Because bad context makes perfect prompts useless.
A Real Example: PDF Agent Extractor
Back to that legal document agent.
Before (Only Prompt Engineering):
Prompt: “Find the liability clause in this contract and extract the key terms.”
What happened:
- Agent opened 300-page PDF
- Extracted ALL text -> 180,000 tokens into context
- Searched through everything
- Found clause on page 247
- Extracted data
Cost: ~$2.50 per document, Time: 2-3 minutes, Tokens: 200,000+
Perfect prompt. Terrible context.
After (Context Engineering):
We didn’t change the prompt.
We changed the context:
- Limited tool output to 5,000 tokens max
- Agent searches PDFs -> gets list of relevant documents
- Agent wants to see the PDF X
- Its content exceeds 5,000 tokens -> we save the full pdf content into a text file (using computer access)
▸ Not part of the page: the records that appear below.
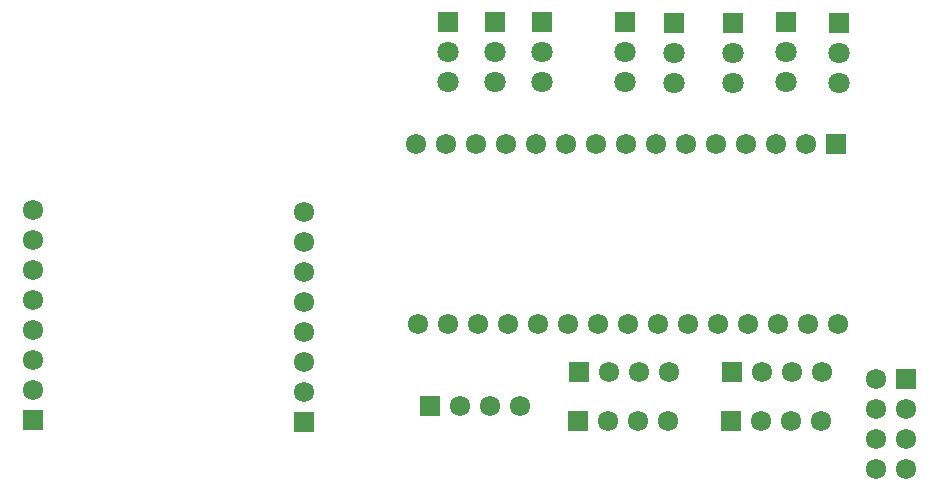
<source format=gbs>
G04*
G04 #@! TF.GenerationSoftware,Altium Limited,Altium Designer,21.3.2 (30)*
G04*
G04 Layer_Color=16711935*
%FSTAX24Y24*%
%MOIN*%
G70*
G04*
G04 #@! TF.SameCoordinates,0193B93B-ADE4-4E0C-A68A-37D7C30EBFC0*
G04*
G04*
G04 #@! TF.FilePolarity,Negative*
G04*
G01*
G75*
%ADD16C,0.0678*%
%ADD17R,0.0678X0.0678*%
%ADD18R,0.0678X0.0678*%
%ADD19C,0.0710*%
%ADD20R,0.0710X0.0710*%
D16*
X034123Y04478D02*
D03*
X033123D02*
D03*
X031123D02*
D03*
X030123D02*
D03*
X029123D02*
D03*
X028123D02*
D03*
X027123D02*
D03*
X026123D02*
D03*
X025123D02*
D03*
X032123D02*
D03*
X035123D02*
D03*
X036123D02*
D03*
X037123D02*
D03*
X038123D02*
D03*
X039173Y03878D02*
D03*
X038173D02*
D03*
X037173D02*
D03*
X036173D02*
D03*
X035173D02*
D03*
X032173D02*
D03*
X025173D02*
D03*
X026173D02*
D03*
X027173D02*
D03*
X028173D02*
D03*
X029173D02*
D03*
X030173D02*
D03*
X031173D02*
D03*
X033173D02*
D03*
X034173D02*
D03*
X040445Y036933D02*
D03*
Y035933D02*
D03*
Y034933D02*
D03*
Y033933D02*
D03*
X041445D02*
D03*
Y034933D02*
D03*
Y035933D02*
D03*
X036634Y035551D02*
D03*
X037634D02*
D03*
X038634D02*
D03*
X031552Y037183D02*
D03*
X032552D02*
D03*
X033552D02*
D03*
X036638D02*
D03*
X037638D02*
D03*
X038638D02*
D03*
X031524Y035551D02*
D03*
X032524D02*
D03*
X033524D02*
D03*
X028575Y036024D02*
D03*
X027575D02*
D03*
X026575D02*
D03*
X021388Y041511D02*
D03*
Y042511D02*
D03*
Y040511D02*
D03*
Y039511D02*
D03*
Y038511D02*
D03*
Y037511D02*
D03*
Y036511D02*
D03*
X012338Y042561D02*
D03*
Y040561D02*
D03*
Y039561D02*
D03*
Y038561D02*
D03*
Y037561D02*
D03*
Y036561D02*
D03*
Y041561D02*
D03*
D17*
X039123Y04478D02*
D03*
X035634Y035551D02*
D03*
X030552Y037183D02*
D03*
X035638D02*
D03*
X030524Y035551D02*
D03*
X025575Y036024D02*
D03*
D18*
X041445Y036933D02*
D03*
X012338Y035561D02*
D03*
X021388Y035511D02*
D03*
D19*
X026181Y046835D02*
D03*
Y047835D02*
D03*
X027756Y046835D02*
D03*
Y047835D02*
D03*
X029331Y046835D02*
D03*
Y047835D02*
D03*
X032087Y046835D02*
D03*
Y047835D02*
D03*
X033717Y046813D02*
D03*
Y047813D02*
D03*
X035685Y046813D02*
D03*
Y047813D02*
D03*
X037457Y046829D02*
D03*
Y047829D02*
D03*
X039229Y046813D02*
D03*
Y047813D02*
D03*
D20*
X026181Y048835D02*
D03*
X027756D02*
D03*
X029331D02*
D03*
X032087D02*
D03*
X033717Y048813D02*
D03*
X035685D02*
D03*
X037457Y048829D02*
D03*
X039229Y048813D02*
D03*
M02*

</source>
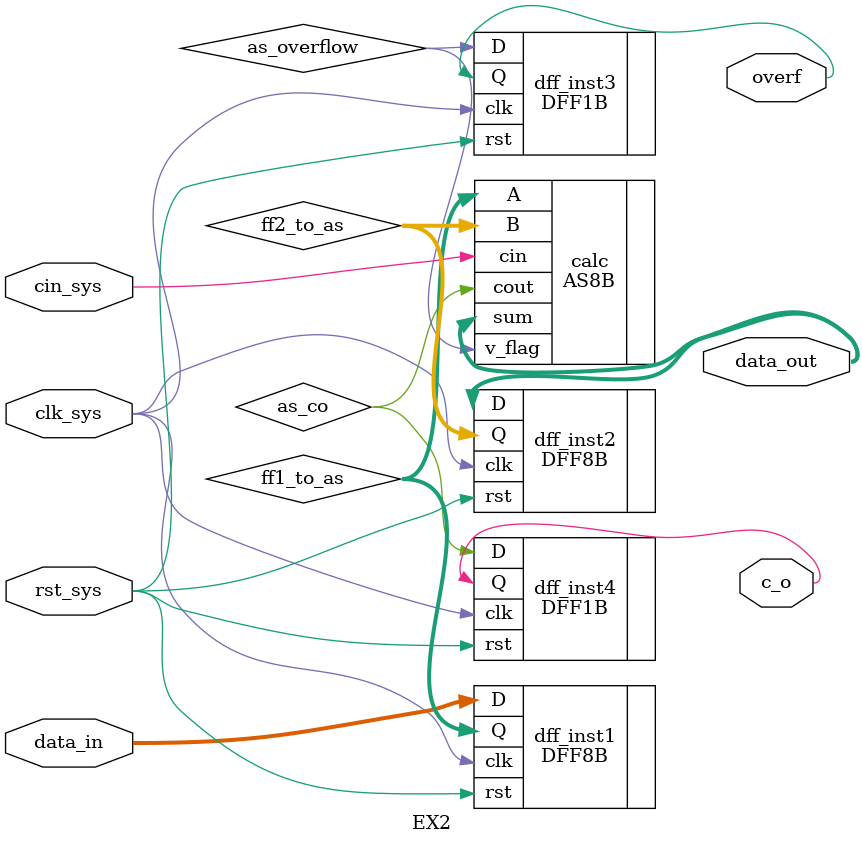
<source format=sv>
module EX2
(
	input logic clk_sys,				//KEY1
	input logic rst_sys,				//KEY0
	input logic cin_sys,				
	input logic [7:0] data_in,		//SW
	output logic [7:0] data_out,	//LEDR
	output logic overf,				//LEDG
	output logic c_o					//LEDG
);

wire [7:0] ff1_to_as;
wire [7:0] ff2_to_as;
wire as_co;
wire as_overflow;
//Instantiate ADDER 8 bit:
AS8B calc
(
	.A (ff1_to_as),
	.B (ff2_to_as),
	.cin (cin_sys),
	.sum (data_out),
	.cout(as_co),
	.v_flag(as_overflow)
);
	

//Because we have 4 D-flip flops so we need to instantiate them:
// D-flip flop no.1	----> INTO ADDER
DFF8B dff_inst1 			
(
	.clk (clk_sys),
	.rst (rst_sys),
	.D (data_in),
	.Q (ff1_to_as)
);

// D-flip flop no.2	----> OUTA ADDER
DFF8B dff_inst2
(
	.clk (clk_sys),
	.rst (rst_sys),
	.D (data_out),
	.Q (ff2_to_as)
);

// D-flip flop no.3	----> OVERFLOW FLAG
DFF1B dff_inst3
(
	.clk (clk_sys),
	.rst (rst_sys),
	.D (as_overflow),
	.Q (overf)
);	

// D-flip flop no.4	----> c_o FLAG
DFF1B dff_inst4
(
	.clk (clk_sys),
	.rst (rst_sys),
	.D (as_co),
	.Q (c_o)
);

endmodule

	
</source>
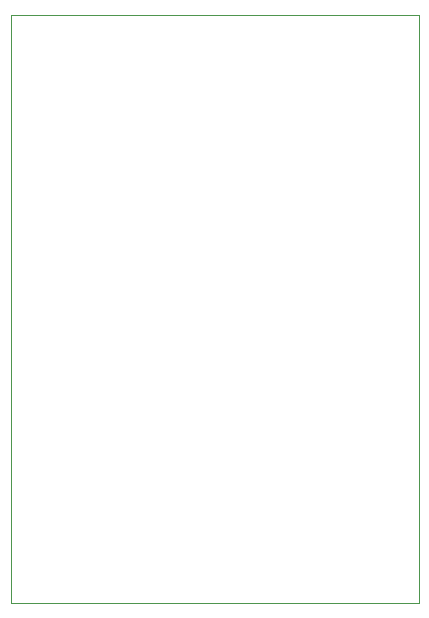
<source format=gbr>
G04 #@! TF.GenerationSoftware,KiCad,Pcbnew,(5.1.4)-1*
G04 #@! TF.CreationDate,2019-12-12T19:58:15+09:00*
G04 #@! TF.ProjectId,microcar_head,6d696372-6f63-4617-925f-686561642e6b,rev?*
G04 #@! TF.SameCoordinates,Original*
G04 #@! TF.FileFunction,Profile,NP*
%FSLAX46Y46*%
G04 Gerber Fmt 4.6, Leading zero omitted, Abs format (unit mm)*
G04 Created by KiCad (PCBNEW (5.1.4)-1) date 2019-12-12 19:58:15*
%MOMM*%
%LPD*%
G04 APERTURE LIST*
%ADD10C,0.050000*%
G04 APERTURE END LIST*
D10*
X19050000Y-16256000D02*
X53543000Y-16256000D01*
X53543000Y-16256000D02*
X53543000Y-66040000D01*
X18974000Y-66040000D02*
X53543000Y-66040000D01*
X19050000Y-16256000D02*
X18974000Y-66040000D01*
M02*

</source>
- Agent searches into the file with simple linux commands
- Only loads relevant sections into context
- Extracts data
Cost: ~$0.25 per document, Time: 30 seconds, Tokens: 20,000
90% reduction. Same task. Same prompt.
We just controlled what entered the context.
Why This Actually Matters
You can’t control what a non-deterministic agent will explore.
You tell it: “Research this company”
You can’t control:
- Which search results it clicks
- How deep it reads each page
- What tangents it follows
- How much it loads into context
That’s what makes agents powerful. They explore.
But if you only engineer the prompt? They’ll explore inefficiently.
Your job isn’t to write prompts that prevent exploration.
Your job is to design the environment where exploration stays lean.
That’s the difference between prompt and context engineering.
A Quick Comparison
Task: “Find and verify the CFO’s email for Company X”
Agent A (Prompt-Only Focus):
- Prompt: “You are an expert. Be thorough. Use all the tools.”
- Web search -> 50 results loaded into context
- Clicks 15 pages -> Full HTML in context
- Makes 40+ tool calls
- Cost: $1.20 | Time: 3 min | Success: 75%
Agent B (Context-Engineered):
- Same prompt
- Search limited to 10 results max
- HTML parser returns only text
- Results saved to file
- Agent searches into the file, not full pages
- Makes 8 tool calls
- Cost: $0.15 | Time: 45 sec | Success: 95%
8x cheaper. 4x faster. More accurate.
Same prompt. Different context strategy.
Common Mistakes
“Bigger context windows solve this”
No. Bigger windows just fit more garbage. The AI still gets confused.
“RAG fixes context problems”
Only if done right. Retrieving 50 documents is still too much. You need 3-5 highly relevant ones.
“Better prompts will fix it”
Your prompt can’t stop an agent from loading a 500-page PDF. That’s a tool design problem, not a prompt problem.
“More tools = better agent”
More tools = more ways to pollute context. You need better tool design, not more tools.
The Core Insight
Non-deterministic systems need deterministic constraints.
You give agents freedom to explore.
But you must architect the environment they explore in.
At Cubeo AI , we watch users build agents every day.
Professionals? They design contexts. They understand that AI Agent development is a trial & error approach.
Beginners? They write perfect prompts and wonder why costs are insane and why their AI Agent is not doing what they expect it to do.
The difference is simple:
Prompts tell agents what to do. Context engineering makes sure they do it efficiently.
Both matter.
But if you ignore context? Your agent works. It just costs 10x more.
And when you’re running thousands of tasks per day? That 10x becomes real money.
Takeaway
Stop thinking: Prompt = Context
Start thinking:
- Prompt = The sticky note (your instructions)
- Context = The entire desk (everything the AI sees)
Clean the desk. Limit the tools. Structure the data.
Then your prompts will actually work.